Changes in vitamin and mineral supplement use after breast cancer diagnosis in the Pathways Study: a prospective cohort study
1 Mailman School of Public Health, Columbia University, New York, NY 10032, USA
2 Herbert Irving Comprehensive Cancer Center, Columbia University Medical Center, New York, NY 10032, USA
3 Division of Research, Kaiser Permanente Northern California, Oakland, CA 94612, USA
4 University of California San Francisco, San Francisco, CA 94143, USA
5 Group Health Research Institute, Seattle, WA 98101, USA
6 Roswell Park Cancer Institute, Buffalo, NY 14263, USA
7 College of Physicians and Surgeons, Columbia University, New York, NY 10032, USA
BMC Cancer 2014, 14:382 doi:10.1186/1471-2407-14-382Published: 29 May 2014
Vitamin and mineral supplement use after a breast cancer diagnosis is common and controversial. Dosages used and the timing of initiation and/or discontinuation of supplements have not been clearly described.
We prospectively examined changes in use of 17 vitamin/mineral supplements in the first six months following breast cancer diagnosis among 2,596 members (28% non-white) of Kaiser Permanente Northern California. We used multivariable logistic regression to examine demographic, clinical, and lifestyle predictors of initiation and discontinuation.
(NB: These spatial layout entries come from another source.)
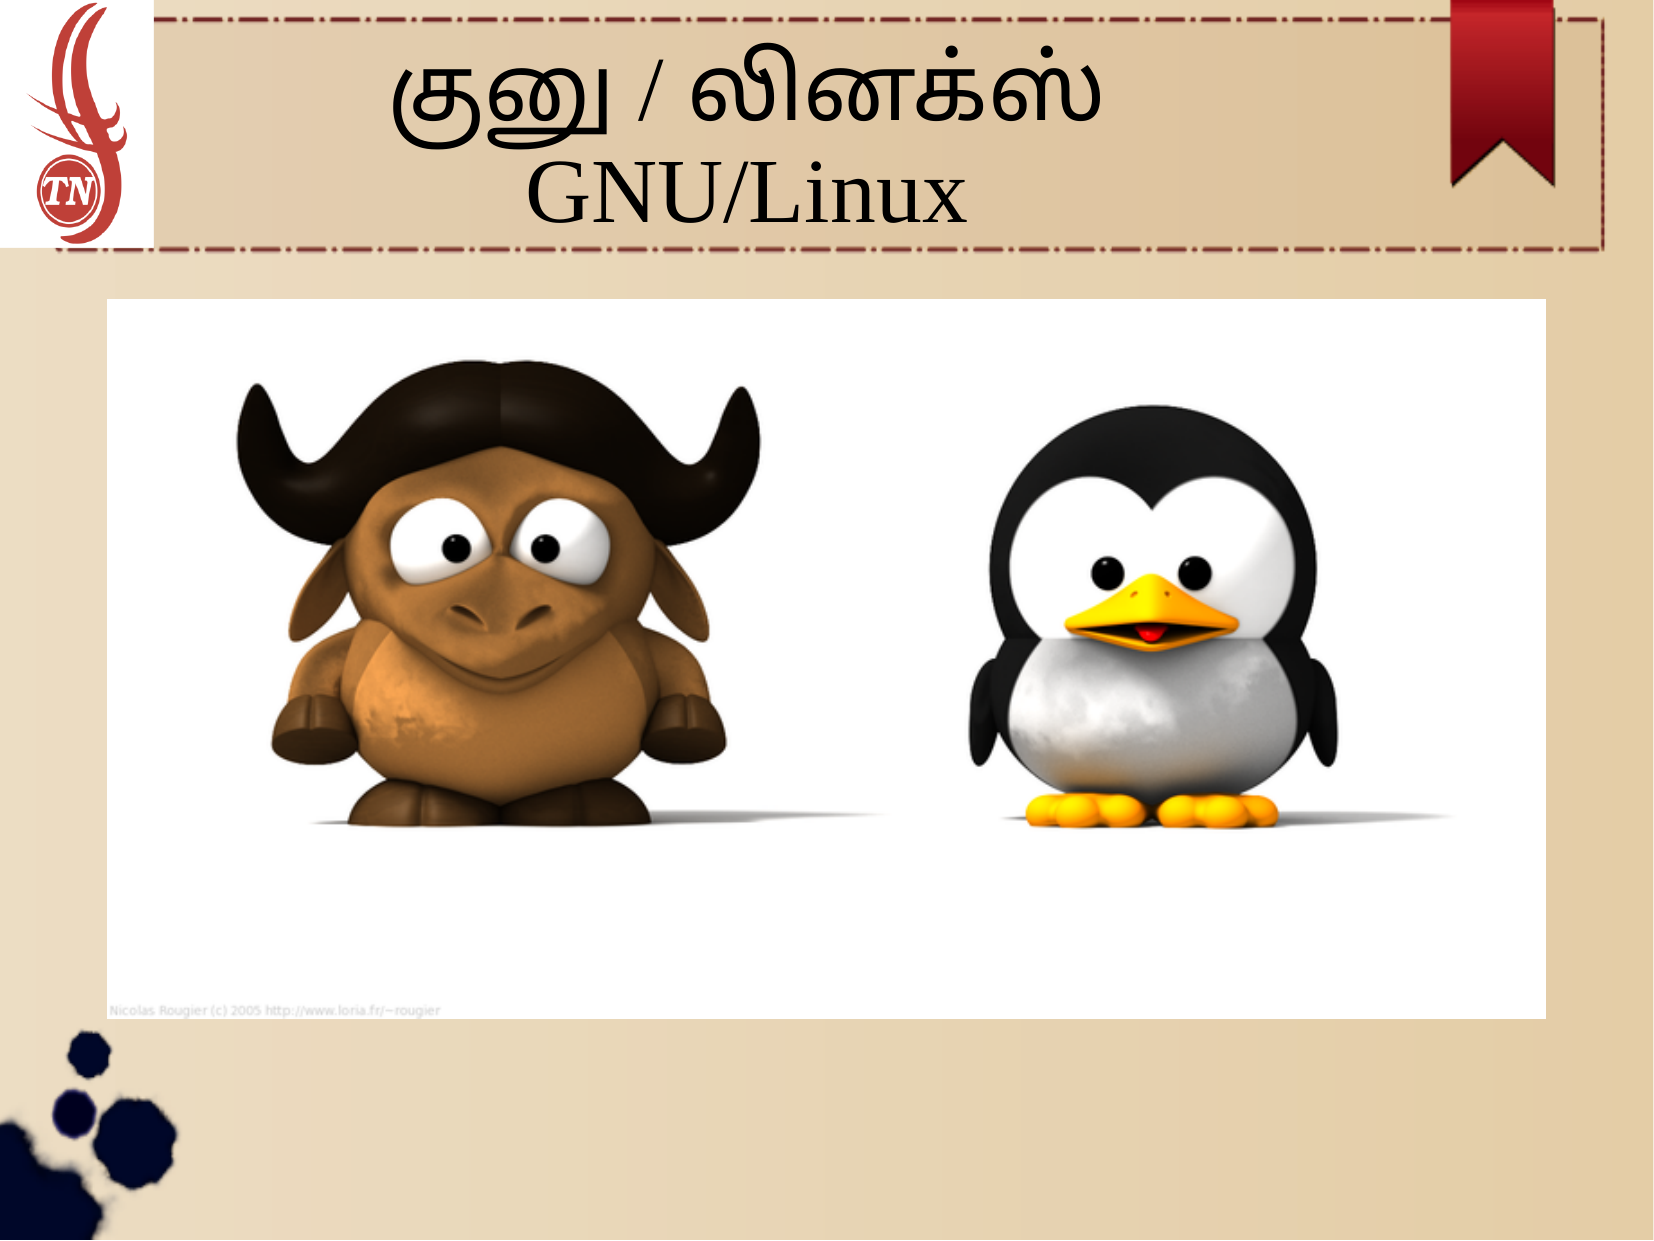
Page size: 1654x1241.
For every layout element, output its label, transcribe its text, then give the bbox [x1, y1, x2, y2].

picture [0, 0, 1654, 1240]
title குனு / லினக்ஸ் GNU/Linux [154, 32, 1412, 244]
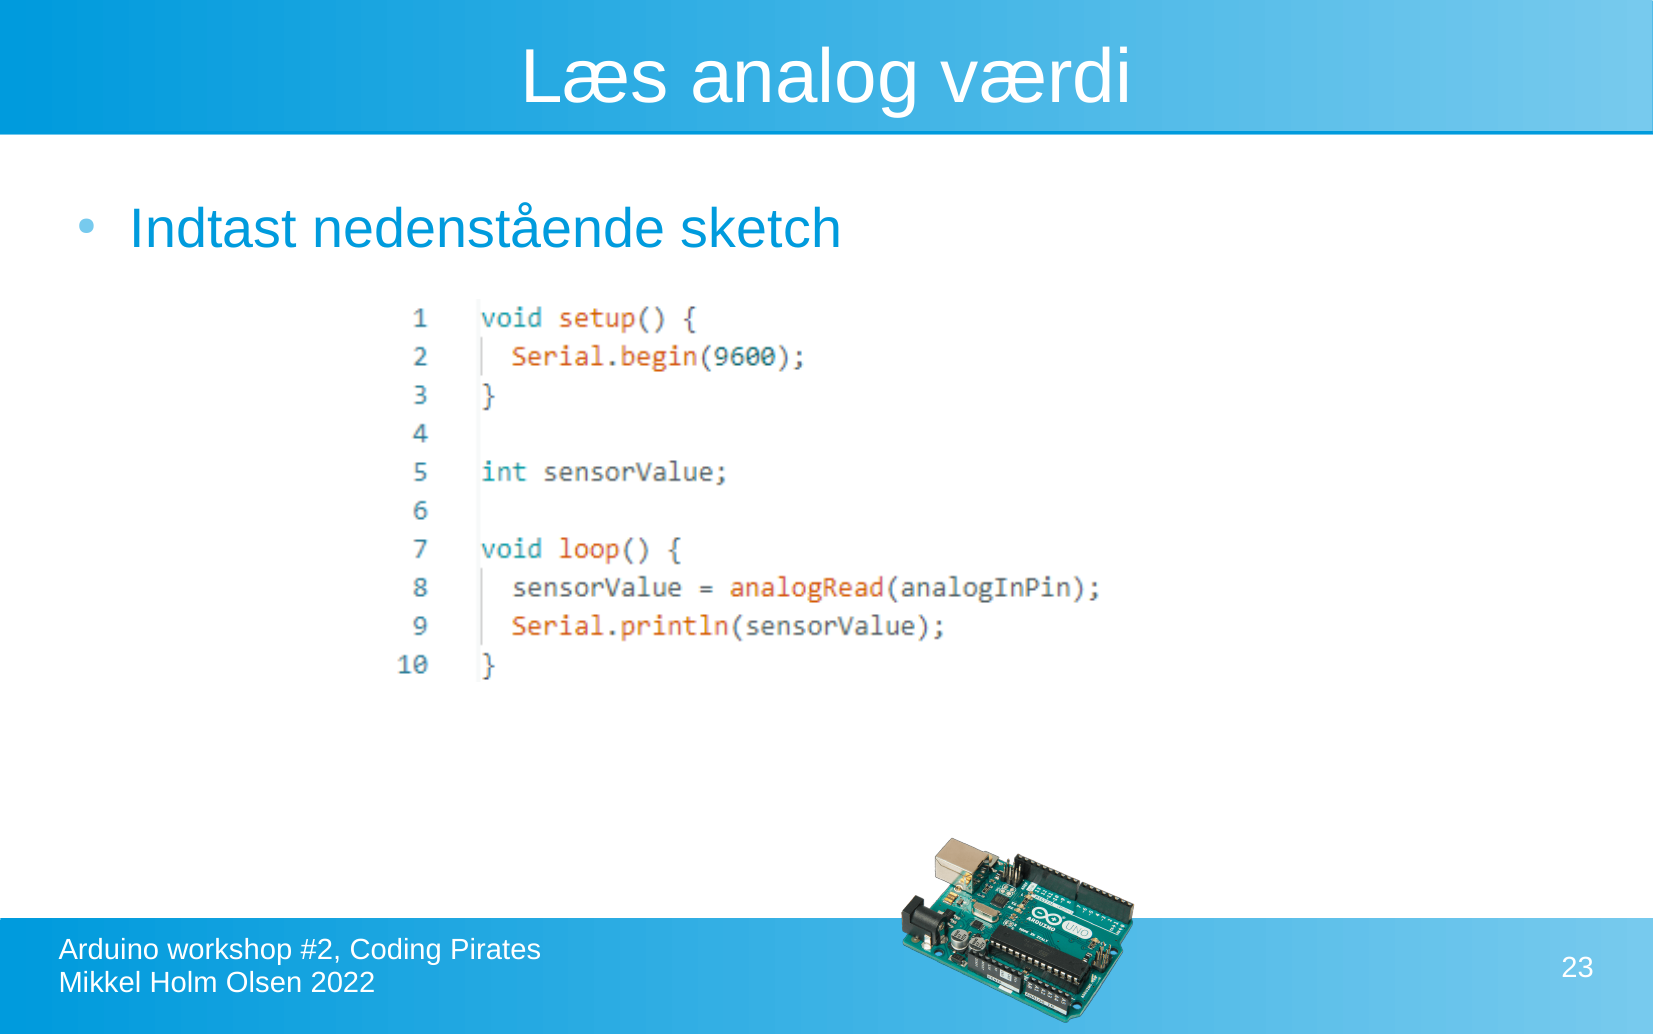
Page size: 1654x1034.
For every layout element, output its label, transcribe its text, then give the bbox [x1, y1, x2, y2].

picture [900, 854, 1138, 1024]
picture [376, 299, 1238, 682]
title Læs analog værdi [58, 32, 1594, 120]
list Indtast nedenstående sketch [58, 196, 1594, 854]
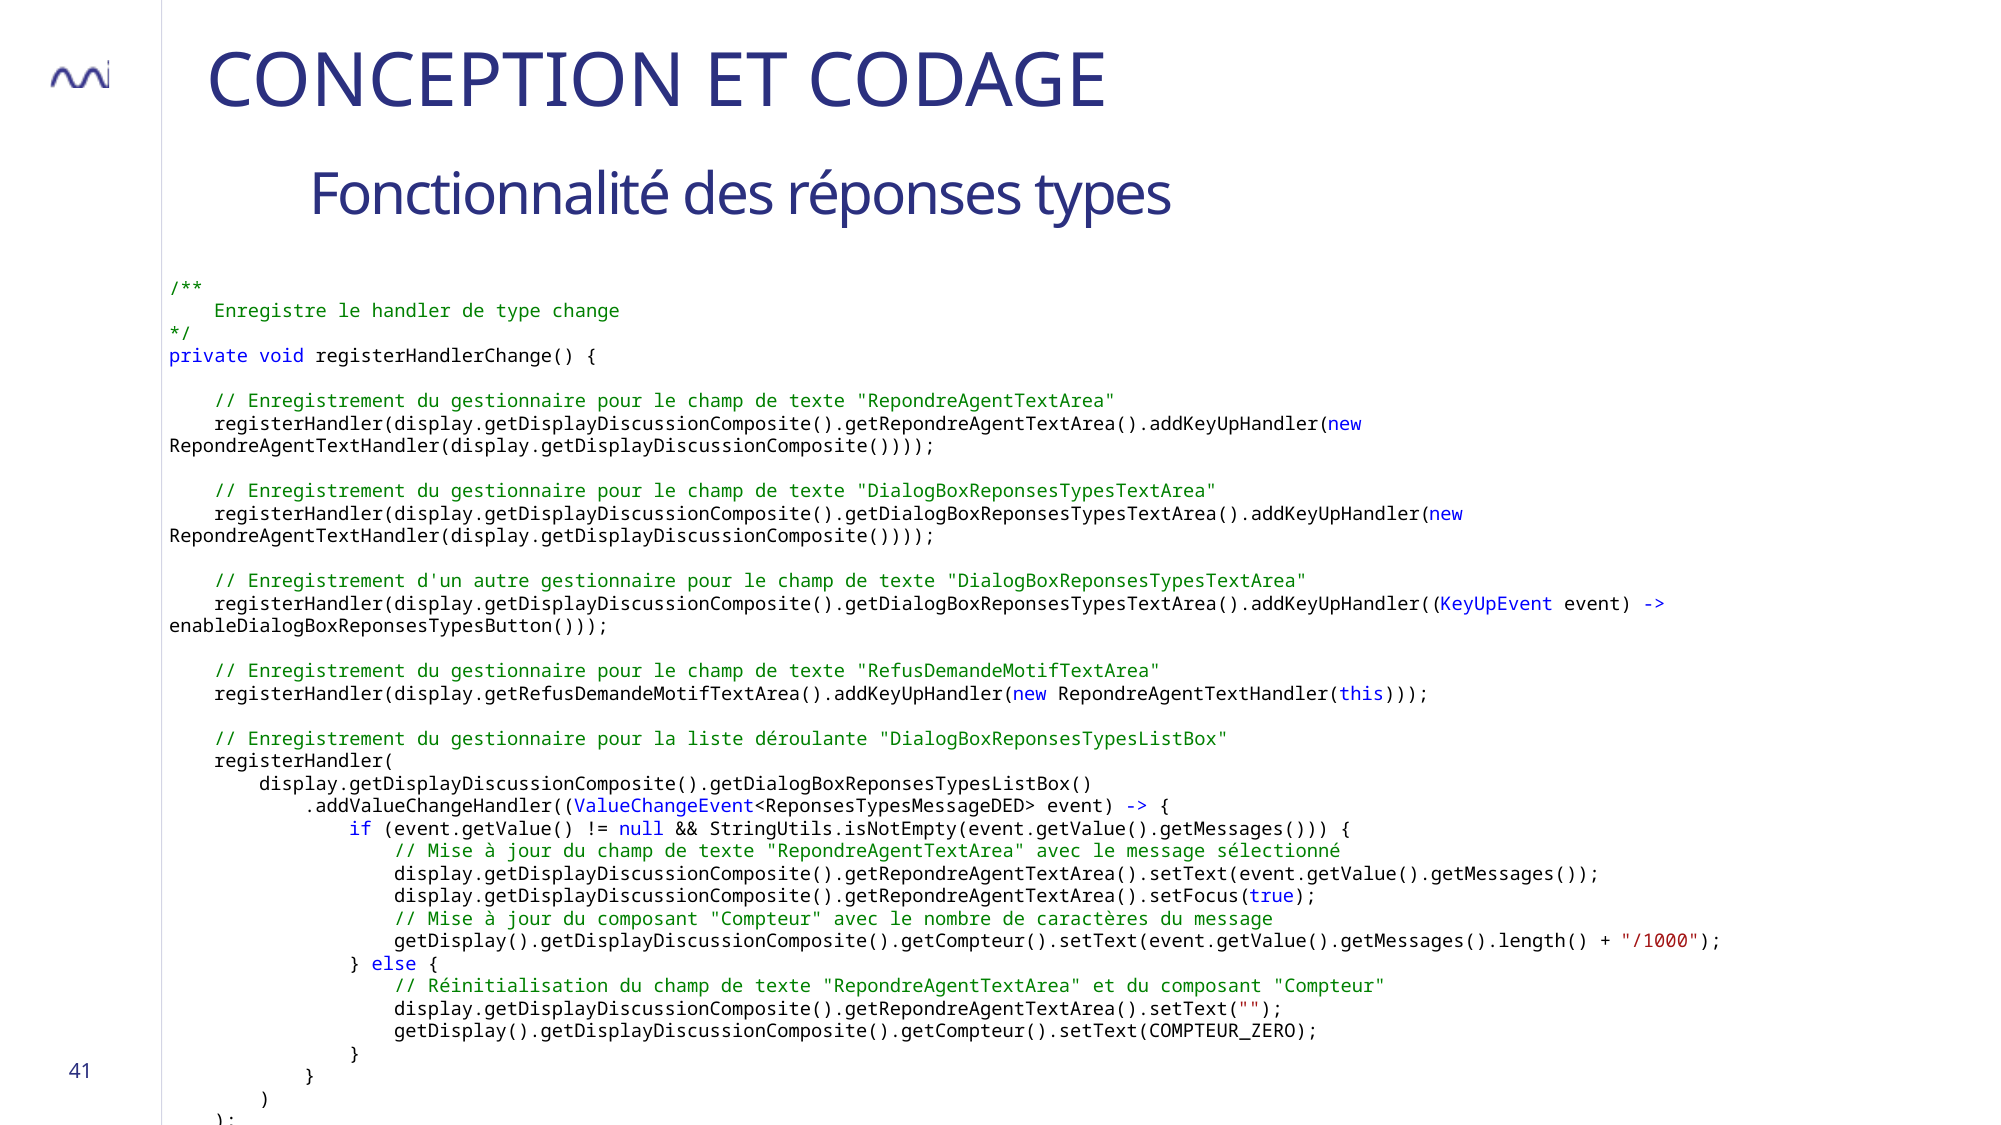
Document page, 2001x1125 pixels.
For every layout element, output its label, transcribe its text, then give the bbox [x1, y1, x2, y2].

text_box CONCEPTION ET CODAGE [191, 23, 1192, 130]
text_box Fonctionnalité des réponses types [294, 161, 1685, 252]
text_box 41 [38, 1052, 123, 1091]
text_box /** Enregistre le handler de type change */ private void registerHandlerChange() { // Enregistrement du gestionnaire pour le champ de texte "RepondreAgentTextArea" registerHandler(display.getDisplayDiscussionComposite().getRepondreAgentTextArea().addKeyUpHandler(new RepondreAgentTextHandler(display.getDisplayDiscussionComposite()))); // Enregistrement du gestionnaire pour le champ de texte "DialogBoxReponsesTypesTextArea" registerHandler(display.getDisplayDiscussionComposite().getDialogBoxReponsesTypesTextArea().addKeyUpHandler(new RepondreAgentTextHandler(display.getDisplayDiscussionComposite()))); // Enregistrement d'un autre gestionnaire pour le champ de texte "DialogBoxReponsesTypesTextArea" registerHandler(display.getDisplayDiscussionComposite().getDialogBoxReponsesTypesTextArea().addKeyUpHandler((KeyUpEvent event) -> enableDialogBoxReponsesTypesButton())); // Enregistrement du gestionnaire pour le champ de texte "RefusDemandeMotifTextArea" registerHandler(display.getRefusDemandeMotifTextArea().addKeyUpHandler(new RepondreAgentTextHandler(this))); // Enregistrement du gestionnaire pour la liste déroulante "DialogBoxReponsesTypesListBox" registerHandler( display.getDisplayDiscussionComposite().getDialogBoxReponsesTypesListBox() .addValueChangeHandler((ValueChangeEvent<ReponsesTypesMessageDED> event) -> { if (event.getValue() != null && StringUtils.isNotEmpty(event.getValue().getMessages())) { // Mise à jour du champ de texte "RepondreAgentTextArea" avec le message sélectionné display.getDisplayDiscussionComposite().getRepondreAgentTextArea().setText(event.getValue().getMessages()); display.getDisplayDiscussionComposite().getRepondreAgentTextArea().setFocus(true); // Mise à jour du composant "Compteur" avec le nombre de caractères du message getDisplay().getDisplayDiscussionComposite().getCompteur().setText(event.getValue().getMessages().length() + "/1000"); } else { // Réinitialisation du champ de texte "RepondreAgentTextArea" et du composant "Compteur" display.getDisplayDiscussionComposite().getRepondreAgentTextArea().setText(""); getDisplay().getDisplayDiscussionComposite().getCompteur().setText(COMPTEUR_ZERO); } } ) ); } [154, 269, 2000, 1125]
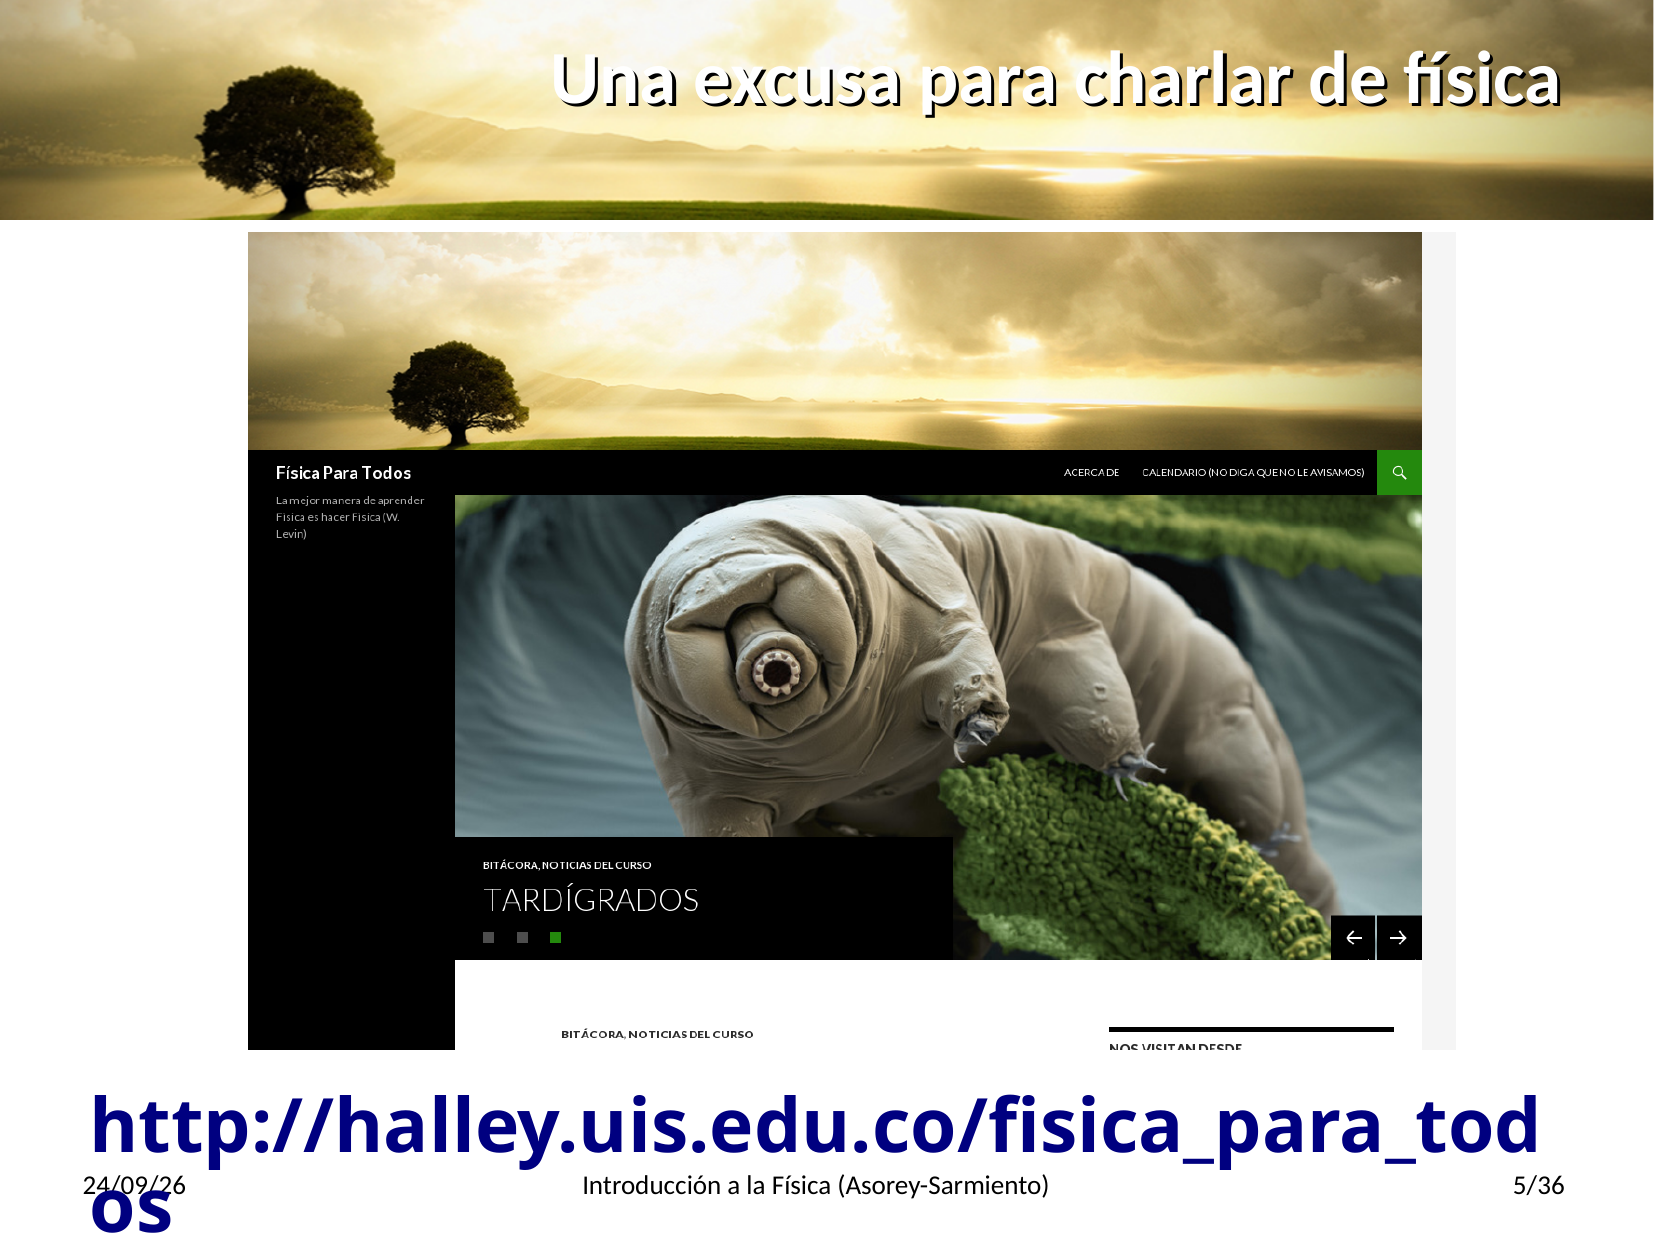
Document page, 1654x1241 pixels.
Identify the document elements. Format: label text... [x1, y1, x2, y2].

text_box http://halley.uis.edu.co/fisica_para_todos [75, 1065, 1591, 1170]
picture [0, 0, 1654, 220]
title Una excusa para charlar de física [75, 19, 1564, 151]
picture [248, 232, 1456, 1051]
Most women used vitamin/mineral supplements before (84%) and after (82%) diagnosis, with average doses far in excess of Institute of Medicine reference intakes. Over half (60.2%) reported initiating a vitamin/mineral following diagnosis, 46.3% discontinuing a vitamin/mineral, 65.6% using a vitamin/mineral continuously, and only 7.2% not using any vitamin/mineral supplement before or after diagnosis. The most commonly initiated supplements were calcium (38.2%), vitamin D (32.01%), vitamin B6 (12.3%) and magnesium (11.31%); the most commonly discontinued supplements were multivitamins (17.14%), vitamin C (15.97%) and vitamin E (45.62%). Higher education, higher intake of fruits/vegetables, and receipt of chemotherapy were associated with initiation (p-values <0.05). Younger age and breast-conserving surgery were associated with discontinuation (p-values <0.05).
In this large cohort of ethnically diverse breast cancer patients, high numbers of women used vitamin/mineral supplements in the 6 months following breast cancer diagnosis, often at high doses and in combination with other supplements. The immediate period after diagnosis is a critical time for clinicians to counsel women on supplement use.